À Toulouse, les greffes du tribunal de commerce enregistrent une part significative des 1 339 procédures collectives comptabilisées en Occitanie sur les trente derniers jours. Le transport routier de marchandises et les activités de logistique — stockage, préparation de commandes, distribution du dernier kilomètre — figurent parmi les secteurs les plus représentés. La métropole toulousaine, nœud logistique entre l'axe atlantique et la Méditerranée, concentre des flux importants mais aussi une concurrence féroce sur les marges.

À Montpellier et dans l'arc languedocien, la situation n'est pas plus favorable. Les entreprises de transport liées à la distribution alimentaire ou au e-commerce ont vu leurs volumes progresser pendant la période covid, avant de subir un effet de ciseau brutal : les volumes ont plafonné tandis que les charges fixes — loyers d'entrepôts, leasing de véhicules, masse salariale — continuaient leur progression. Plusieurs PME de la zone, dont certaines avaient investi dans des flottes électriques ou hybrides pour répondre aux nouvelles normes de zone à faibles émissions, se retrouvent aujourd'hui avec des actifs immobilisés et des lignes de crédit épuisées. La plateforme Actify, qui recense les ventes aux enchères d'actifs issus de liquidations judiciaires, publie régulièrement des annonces portant sur du matériel roulant et des équipements logistiques issus de la région.

Redressements ou liquidations : le tribunal tranche vite

Dans ce contexte, la distinction entre redressement judiciaire et liquidation devient déterminante pour les salariés. Un redressement laisse ouverte la possibilité d'un plan de continuation ou d'une cession ; une liquidation, elle, signe l'arrêt définitif de l'activité et déclenche la procédure de licenciement économique. Les études spécialisées dans l'accompagnement des entreprises en difficulté — sauvegarde, redressement, liquidation — sont aujourd'hui sollicitées à un rythme soutenu, tant par des dirigeants cherchant à anticiper que par des créanciers souhaitant sécuriser leurs créances.

La rapidité des décisions judiciaires s'explique en partie par la saturation des juridictions commerciales. Les tribunaux de commerce d'Occitanie, comme ailleurs en France, privilégient les procédures de sauvegarde lorsque le dirigeant se manifeste tôt, avant la cessation de paiements. Mais dans le transport, où la trésorerie peut s'effondrer en quelques semaines sous l'effet d'un client défaillant ou d'une hausse imprévue du gazole, l'anticipation reste difficile. Le délai entre les premiers signes de difficulté et l'ouverture formelle d'une procédure est souvent trop court pour permettre une restructuration en douceur.

Les signaux faibles qui méritent attention

Tous les indicateurs ne pointent pas dans le même sens. La plateforme SAS Créations Occitanie, active dans la logistique et le stockage, affiche à ce stade zéro procédure collective et zéro contentieux recensés, ce qui témoigne de la capacité de certaines structures régionales à tenir leurs engagements malgré l'environnement dégradé. Ces entreprises ont souvent en commun une gestion prudente de leur endettement, une clientèle diversifiée et une capacité à répercuter — au moins partiellement — la hausse des coûts dans leurs tarifs.

Par ailleurs, la formation continue de jouer un rôle d'amortisseur. Des établissements spécialisés dans le transport et la logistique, présents dans l'écosystème régional, forment chaque année de nouveaux profils capables de gérer des opérations complexes ou de piloter des restructurations. Cette montée en compétence du tissu humain ne compense pas les difficultés immédiates, mais elle constitue un socle sur lequel les repreneurs potentiels peuvent s'appuyer lors des cessions d'actifs issues de procédures collectives.

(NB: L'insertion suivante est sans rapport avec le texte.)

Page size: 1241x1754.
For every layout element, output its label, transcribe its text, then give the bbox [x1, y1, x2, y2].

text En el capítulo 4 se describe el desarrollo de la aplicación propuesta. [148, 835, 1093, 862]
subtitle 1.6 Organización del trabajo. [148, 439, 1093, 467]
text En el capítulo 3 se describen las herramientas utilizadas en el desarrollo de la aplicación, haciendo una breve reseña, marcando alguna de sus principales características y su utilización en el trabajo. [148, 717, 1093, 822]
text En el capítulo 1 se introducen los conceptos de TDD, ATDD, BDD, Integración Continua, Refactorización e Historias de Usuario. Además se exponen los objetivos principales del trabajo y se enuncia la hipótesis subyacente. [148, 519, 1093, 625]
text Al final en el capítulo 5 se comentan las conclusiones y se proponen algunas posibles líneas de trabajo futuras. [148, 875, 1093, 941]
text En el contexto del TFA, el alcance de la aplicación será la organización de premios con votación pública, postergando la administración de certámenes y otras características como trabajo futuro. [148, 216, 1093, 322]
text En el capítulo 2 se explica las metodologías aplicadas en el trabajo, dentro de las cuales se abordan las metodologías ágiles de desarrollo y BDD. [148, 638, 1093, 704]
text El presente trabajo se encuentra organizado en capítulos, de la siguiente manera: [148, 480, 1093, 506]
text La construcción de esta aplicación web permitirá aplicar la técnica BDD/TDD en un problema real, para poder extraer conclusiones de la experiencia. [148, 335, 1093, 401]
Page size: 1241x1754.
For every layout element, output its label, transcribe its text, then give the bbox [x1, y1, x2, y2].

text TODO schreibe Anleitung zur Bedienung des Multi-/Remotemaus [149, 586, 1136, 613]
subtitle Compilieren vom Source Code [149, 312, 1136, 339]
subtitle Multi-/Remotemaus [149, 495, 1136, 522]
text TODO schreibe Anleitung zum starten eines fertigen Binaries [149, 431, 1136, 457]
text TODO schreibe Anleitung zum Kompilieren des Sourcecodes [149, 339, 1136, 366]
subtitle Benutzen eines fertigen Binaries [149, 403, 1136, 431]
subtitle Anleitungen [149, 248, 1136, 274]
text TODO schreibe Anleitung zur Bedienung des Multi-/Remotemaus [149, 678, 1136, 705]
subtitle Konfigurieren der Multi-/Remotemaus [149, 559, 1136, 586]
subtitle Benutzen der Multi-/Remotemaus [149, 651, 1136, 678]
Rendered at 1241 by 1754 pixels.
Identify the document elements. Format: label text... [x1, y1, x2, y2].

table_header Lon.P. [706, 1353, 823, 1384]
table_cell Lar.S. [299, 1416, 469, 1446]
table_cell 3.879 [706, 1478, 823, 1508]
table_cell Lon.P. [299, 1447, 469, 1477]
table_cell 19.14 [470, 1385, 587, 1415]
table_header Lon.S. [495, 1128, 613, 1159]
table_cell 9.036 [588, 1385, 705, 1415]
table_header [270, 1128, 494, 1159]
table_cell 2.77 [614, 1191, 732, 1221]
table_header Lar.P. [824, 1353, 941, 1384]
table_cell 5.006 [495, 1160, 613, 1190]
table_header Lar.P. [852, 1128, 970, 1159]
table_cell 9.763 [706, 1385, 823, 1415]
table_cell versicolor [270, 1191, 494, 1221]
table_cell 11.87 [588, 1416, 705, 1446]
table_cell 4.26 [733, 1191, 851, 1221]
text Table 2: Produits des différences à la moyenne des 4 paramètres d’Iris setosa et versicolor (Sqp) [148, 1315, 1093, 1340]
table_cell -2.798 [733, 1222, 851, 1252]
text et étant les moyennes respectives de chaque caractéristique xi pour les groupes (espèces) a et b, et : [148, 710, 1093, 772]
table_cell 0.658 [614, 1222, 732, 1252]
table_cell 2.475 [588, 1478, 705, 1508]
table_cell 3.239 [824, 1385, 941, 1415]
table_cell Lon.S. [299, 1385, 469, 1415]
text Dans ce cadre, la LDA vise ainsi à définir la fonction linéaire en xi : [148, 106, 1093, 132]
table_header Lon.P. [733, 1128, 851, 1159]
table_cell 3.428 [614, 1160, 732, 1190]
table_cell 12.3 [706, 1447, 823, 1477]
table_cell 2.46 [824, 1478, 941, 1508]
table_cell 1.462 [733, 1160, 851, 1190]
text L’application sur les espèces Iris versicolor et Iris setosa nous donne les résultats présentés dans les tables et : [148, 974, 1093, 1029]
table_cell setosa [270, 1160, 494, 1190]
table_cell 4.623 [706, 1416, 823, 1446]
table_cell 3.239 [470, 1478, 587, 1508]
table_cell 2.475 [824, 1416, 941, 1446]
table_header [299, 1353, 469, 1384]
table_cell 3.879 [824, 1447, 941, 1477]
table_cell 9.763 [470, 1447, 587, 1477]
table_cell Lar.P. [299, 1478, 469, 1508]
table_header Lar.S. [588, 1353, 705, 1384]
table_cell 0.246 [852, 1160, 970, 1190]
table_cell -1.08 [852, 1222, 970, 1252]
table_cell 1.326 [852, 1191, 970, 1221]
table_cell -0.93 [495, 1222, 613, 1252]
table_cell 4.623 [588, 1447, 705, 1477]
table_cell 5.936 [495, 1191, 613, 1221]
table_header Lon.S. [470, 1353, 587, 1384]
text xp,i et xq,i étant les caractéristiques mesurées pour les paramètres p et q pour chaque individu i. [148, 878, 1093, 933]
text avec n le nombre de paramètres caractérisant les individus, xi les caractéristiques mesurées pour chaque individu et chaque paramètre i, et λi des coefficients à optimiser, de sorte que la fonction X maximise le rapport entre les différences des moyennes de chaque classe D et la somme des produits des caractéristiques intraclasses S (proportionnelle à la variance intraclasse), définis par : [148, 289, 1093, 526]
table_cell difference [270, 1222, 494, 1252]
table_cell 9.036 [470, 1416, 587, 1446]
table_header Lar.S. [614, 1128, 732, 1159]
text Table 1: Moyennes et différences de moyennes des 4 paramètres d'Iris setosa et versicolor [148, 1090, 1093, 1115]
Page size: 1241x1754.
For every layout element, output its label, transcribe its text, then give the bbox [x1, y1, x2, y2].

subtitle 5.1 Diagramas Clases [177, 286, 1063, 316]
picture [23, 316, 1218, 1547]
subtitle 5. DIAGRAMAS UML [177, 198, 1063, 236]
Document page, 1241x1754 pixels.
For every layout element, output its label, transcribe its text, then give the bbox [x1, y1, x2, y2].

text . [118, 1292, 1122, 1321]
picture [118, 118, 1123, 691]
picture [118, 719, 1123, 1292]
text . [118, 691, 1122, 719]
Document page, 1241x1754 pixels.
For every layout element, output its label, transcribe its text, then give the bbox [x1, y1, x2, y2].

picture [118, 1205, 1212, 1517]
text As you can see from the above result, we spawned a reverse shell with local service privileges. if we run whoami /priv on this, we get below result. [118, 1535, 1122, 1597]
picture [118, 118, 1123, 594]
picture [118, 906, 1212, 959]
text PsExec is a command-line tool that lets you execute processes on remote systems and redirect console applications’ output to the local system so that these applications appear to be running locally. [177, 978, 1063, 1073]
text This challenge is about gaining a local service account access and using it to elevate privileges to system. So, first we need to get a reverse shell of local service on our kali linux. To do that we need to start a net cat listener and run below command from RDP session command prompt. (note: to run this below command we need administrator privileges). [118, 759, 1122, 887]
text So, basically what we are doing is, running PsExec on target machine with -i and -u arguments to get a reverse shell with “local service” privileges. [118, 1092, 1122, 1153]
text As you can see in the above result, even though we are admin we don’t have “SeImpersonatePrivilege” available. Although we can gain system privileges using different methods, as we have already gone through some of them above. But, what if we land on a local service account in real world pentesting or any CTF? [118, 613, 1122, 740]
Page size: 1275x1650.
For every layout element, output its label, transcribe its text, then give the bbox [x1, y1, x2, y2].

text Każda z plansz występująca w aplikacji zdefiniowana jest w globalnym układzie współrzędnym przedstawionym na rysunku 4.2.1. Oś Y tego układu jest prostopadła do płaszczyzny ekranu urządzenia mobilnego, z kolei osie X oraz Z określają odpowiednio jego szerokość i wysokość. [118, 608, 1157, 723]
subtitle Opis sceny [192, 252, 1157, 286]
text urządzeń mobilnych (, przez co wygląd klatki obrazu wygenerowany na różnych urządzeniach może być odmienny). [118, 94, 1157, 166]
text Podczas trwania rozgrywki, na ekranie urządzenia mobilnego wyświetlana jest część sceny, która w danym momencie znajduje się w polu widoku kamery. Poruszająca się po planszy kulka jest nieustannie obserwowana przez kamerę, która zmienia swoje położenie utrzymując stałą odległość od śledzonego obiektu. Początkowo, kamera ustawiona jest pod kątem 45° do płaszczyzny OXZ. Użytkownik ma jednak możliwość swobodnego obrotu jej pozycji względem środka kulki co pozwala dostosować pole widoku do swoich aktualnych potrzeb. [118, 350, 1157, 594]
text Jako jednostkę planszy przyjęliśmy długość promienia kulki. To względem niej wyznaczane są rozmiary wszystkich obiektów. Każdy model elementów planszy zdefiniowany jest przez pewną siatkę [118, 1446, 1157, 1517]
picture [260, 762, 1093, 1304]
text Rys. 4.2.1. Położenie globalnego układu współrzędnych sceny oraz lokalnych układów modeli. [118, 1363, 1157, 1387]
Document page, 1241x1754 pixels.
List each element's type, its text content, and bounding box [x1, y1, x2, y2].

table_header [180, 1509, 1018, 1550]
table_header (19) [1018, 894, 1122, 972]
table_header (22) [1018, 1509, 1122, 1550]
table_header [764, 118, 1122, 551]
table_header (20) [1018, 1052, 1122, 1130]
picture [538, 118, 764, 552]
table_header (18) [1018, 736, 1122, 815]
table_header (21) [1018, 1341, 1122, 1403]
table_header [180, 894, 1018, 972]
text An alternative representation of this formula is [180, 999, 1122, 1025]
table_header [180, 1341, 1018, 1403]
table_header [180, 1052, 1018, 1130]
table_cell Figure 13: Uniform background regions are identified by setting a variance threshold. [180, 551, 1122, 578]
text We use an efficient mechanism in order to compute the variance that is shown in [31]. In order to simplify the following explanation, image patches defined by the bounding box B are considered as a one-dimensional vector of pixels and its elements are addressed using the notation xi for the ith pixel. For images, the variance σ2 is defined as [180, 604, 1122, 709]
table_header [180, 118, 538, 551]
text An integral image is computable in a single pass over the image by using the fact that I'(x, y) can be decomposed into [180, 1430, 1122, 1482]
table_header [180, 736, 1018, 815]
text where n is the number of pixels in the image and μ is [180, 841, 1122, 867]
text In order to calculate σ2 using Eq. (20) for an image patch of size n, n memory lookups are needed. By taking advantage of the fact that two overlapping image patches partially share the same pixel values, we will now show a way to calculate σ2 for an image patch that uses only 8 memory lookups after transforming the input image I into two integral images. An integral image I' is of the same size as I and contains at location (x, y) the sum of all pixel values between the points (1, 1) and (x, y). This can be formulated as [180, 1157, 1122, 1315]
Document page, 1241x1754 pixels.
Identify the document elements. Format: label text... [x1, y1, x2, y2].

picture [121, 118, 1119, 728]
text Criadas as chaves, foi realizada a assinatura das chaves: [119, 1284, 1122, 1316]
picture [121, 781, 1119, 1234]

Sur la plateforme Actify, les annonces de vente aux enchères d'actifs logistiques en Occitanie restent actives jusqu'à fin mai 2026, avec des lots de matériel roulant et d'équipements d'entrepôt issus de liquidations récentes. Le volume de ces cessions sur les trente derniers jours reflète directement les 1 339 procédures collectives enregistrées au BODACC pour la région — un thermomètre économique que les repreneurs et les investisseurs scrutent désormais chaque semaine.